(SOURCE RECORDS Opens)

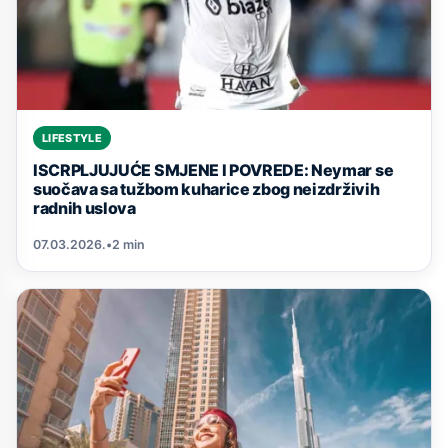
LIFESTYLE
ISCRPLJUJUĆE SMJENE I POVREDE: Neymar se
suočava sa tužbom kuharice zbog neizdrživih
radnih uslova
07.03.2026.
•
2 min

(SOURCE RECORDS Closes)
(SOURCE RECORDS Opens)

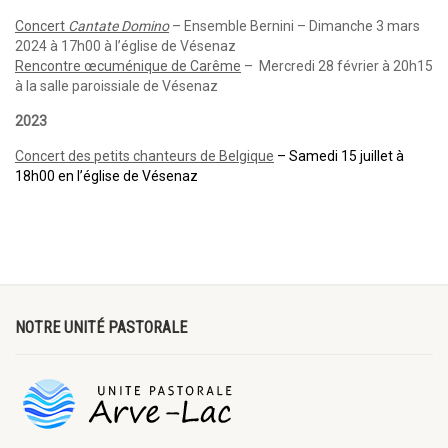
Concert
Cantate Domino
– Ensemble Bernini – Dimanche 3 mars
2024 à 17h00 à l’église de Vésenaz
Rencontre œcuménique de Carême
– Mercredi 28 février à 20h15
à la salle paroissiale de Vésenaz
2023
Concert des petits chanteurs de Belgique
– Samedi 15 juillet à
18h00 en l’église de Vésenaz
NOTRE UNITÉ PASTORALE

(SOURCE RECORDS Closes)
(SOURCE RECORDS Opens)

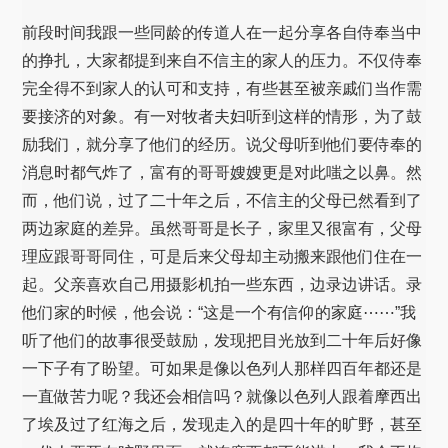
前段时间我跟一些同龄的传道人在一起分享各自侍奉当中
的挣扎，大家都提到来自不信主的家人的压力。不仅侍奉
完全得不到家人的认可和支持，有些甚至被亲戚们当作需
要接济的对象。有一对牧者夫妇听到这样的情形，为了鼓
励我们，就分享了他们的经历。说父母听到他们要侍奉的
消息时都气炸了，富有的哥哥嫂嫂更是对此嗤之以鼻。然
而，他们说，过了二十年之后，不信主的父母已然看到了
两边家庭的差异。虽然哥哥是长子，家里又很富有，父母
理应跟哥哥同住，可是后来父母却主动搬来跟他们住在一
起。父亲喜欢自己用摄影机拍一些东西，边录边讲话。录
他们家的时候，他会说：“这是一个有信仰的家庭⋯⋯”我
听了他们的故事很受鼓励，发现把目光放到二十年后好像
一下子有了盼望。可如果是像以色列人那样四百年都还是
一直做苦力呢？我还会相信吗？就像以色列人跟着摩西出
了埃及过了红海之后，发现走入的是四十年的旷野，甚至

(SOURCE RECORDS Closes)

DIRECTIONS FOR THIS TASK
Read through the data and copy every line where "église" shows up.

RESULT FOR THIS EXERCISE
2024 à 17h00 à l’église de Vésenaz
18h00 en l’église de Vésenaz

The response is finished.